Dataset content.

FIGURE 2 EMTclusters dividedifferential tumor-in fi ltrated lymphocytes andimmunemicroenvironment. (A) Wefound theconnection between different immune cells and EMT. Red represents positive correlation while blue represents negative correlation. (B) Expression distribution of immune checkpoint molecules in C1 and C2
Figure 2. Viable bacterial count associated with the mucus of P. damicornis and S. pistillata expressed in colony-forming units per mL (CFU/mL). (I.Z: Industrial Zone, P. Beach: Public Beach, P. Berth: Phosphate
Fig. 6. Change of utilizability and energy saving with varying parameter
...
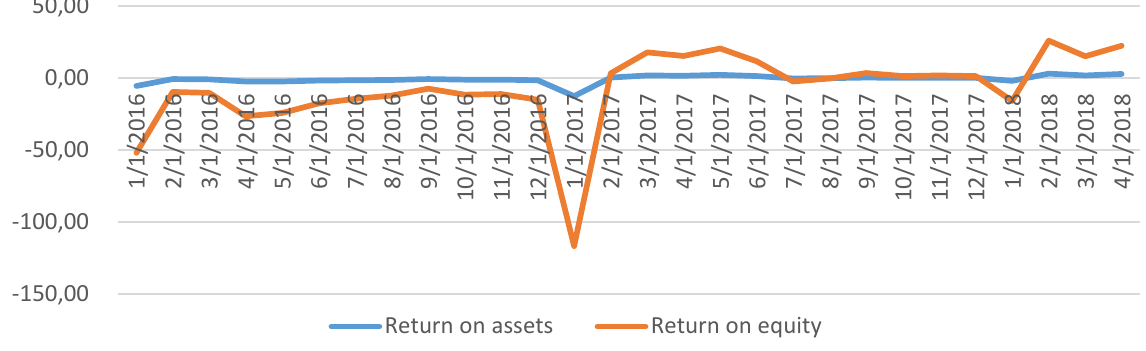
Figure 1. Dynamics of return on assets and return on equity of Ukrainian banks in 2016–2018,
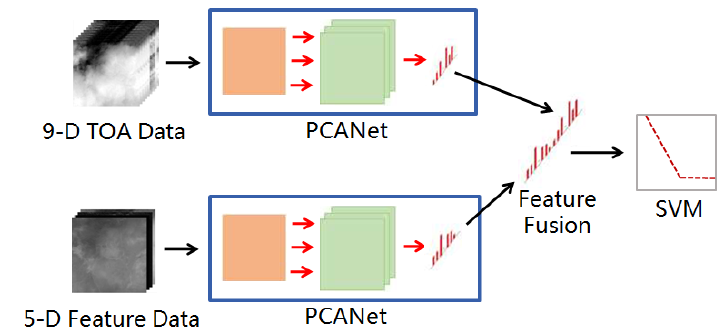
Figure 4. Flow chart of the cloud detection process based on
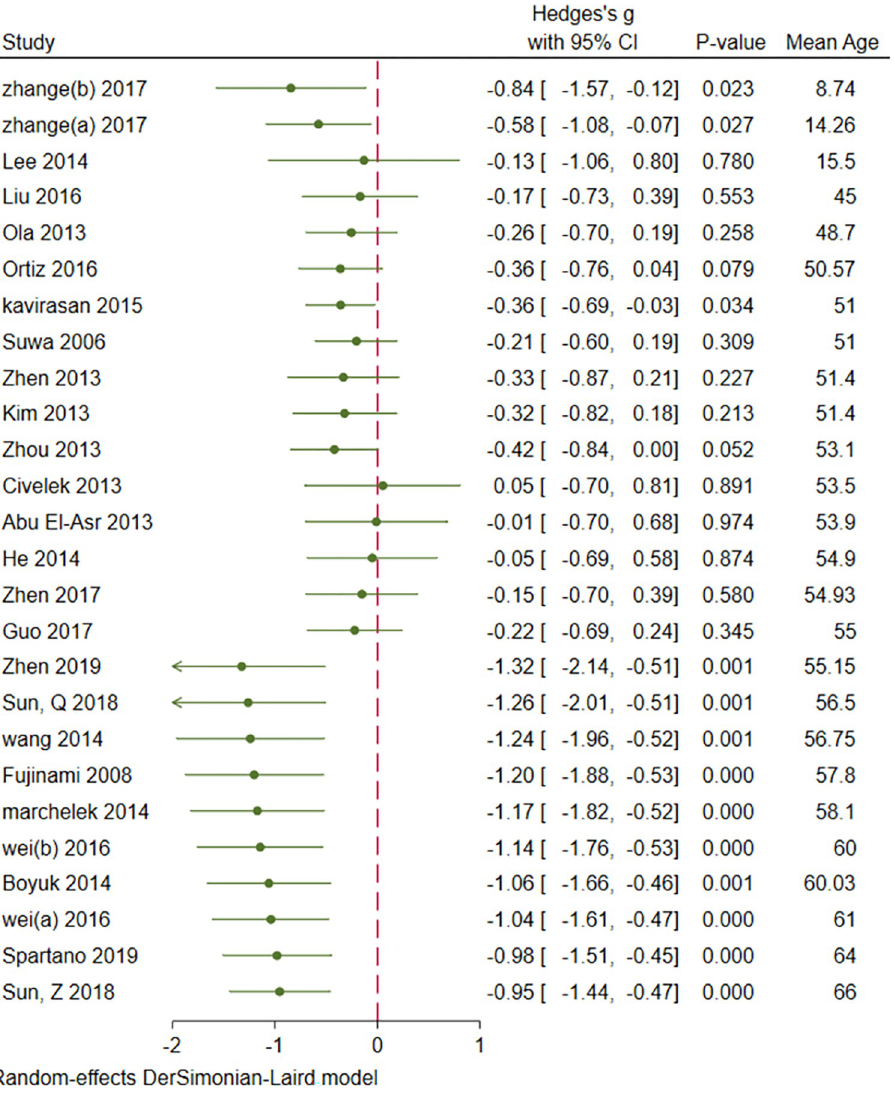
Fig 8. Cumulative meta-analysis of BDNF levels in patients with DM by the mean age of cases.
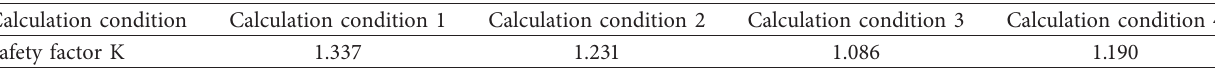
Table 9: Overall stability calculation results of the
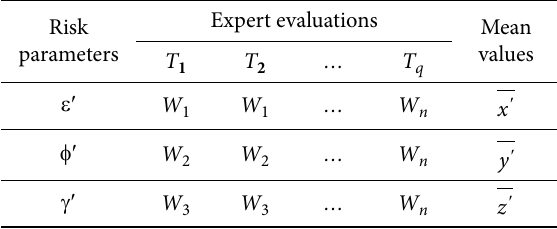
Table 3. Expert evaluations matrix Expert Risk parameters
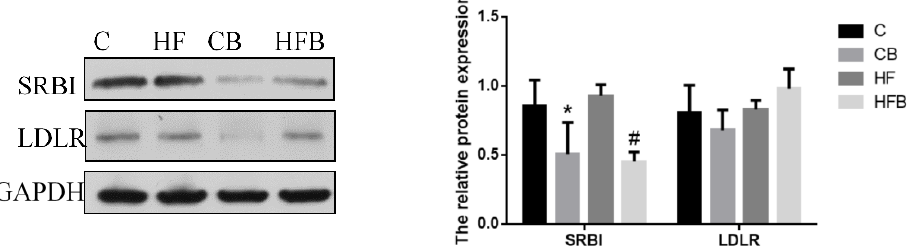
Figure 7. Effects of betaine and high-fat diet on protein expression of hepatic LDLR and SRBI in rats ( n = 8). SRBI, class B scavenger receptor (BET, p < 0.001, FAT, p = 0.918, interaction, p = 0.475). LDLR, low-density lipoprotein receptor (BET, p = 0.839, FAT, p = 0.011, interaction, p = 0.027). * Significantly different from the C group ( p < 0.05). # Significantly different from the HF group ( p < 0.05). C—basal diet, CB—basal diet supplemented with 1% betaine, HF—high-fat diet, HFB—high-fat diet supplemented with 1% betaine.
---
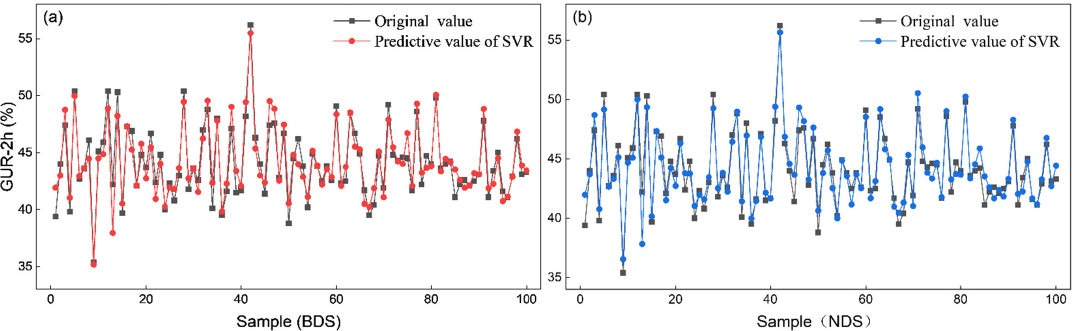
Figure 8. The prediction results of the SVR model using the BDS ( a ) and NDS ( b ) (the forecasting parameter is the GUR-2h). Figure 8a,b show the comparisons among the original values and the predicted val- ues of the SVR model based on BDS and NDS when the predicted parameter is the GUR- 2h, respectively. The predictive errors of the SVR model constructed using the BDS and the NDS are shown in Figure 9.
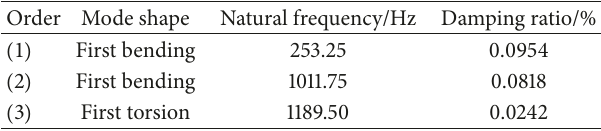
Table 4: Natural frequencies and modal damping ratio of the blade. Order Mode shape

Required action.
The reply is a bare number: how many lines above include "results".

Your solution.
2